Data for this exercise: Begin

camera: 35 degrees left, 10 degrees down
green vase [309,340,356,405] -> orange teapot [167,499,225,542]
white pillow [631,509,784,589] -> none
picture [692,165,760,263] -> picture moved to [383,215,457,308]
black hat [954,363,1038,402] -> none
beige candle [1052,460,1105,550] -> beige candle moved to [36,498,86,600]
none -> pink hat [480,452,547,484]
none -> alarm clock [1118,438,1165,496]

Data for this exercise: End

■ Task directions:
Find the word "none" in the entries, and copy every line it shows up in.

■ Response to the task:
white pillow [631,509,784,589] -> none
black hat [954,363,1038,402] -> none
none -> pink hat [480,452,547,484]
none -> alarm clock [1118,438,1165,496]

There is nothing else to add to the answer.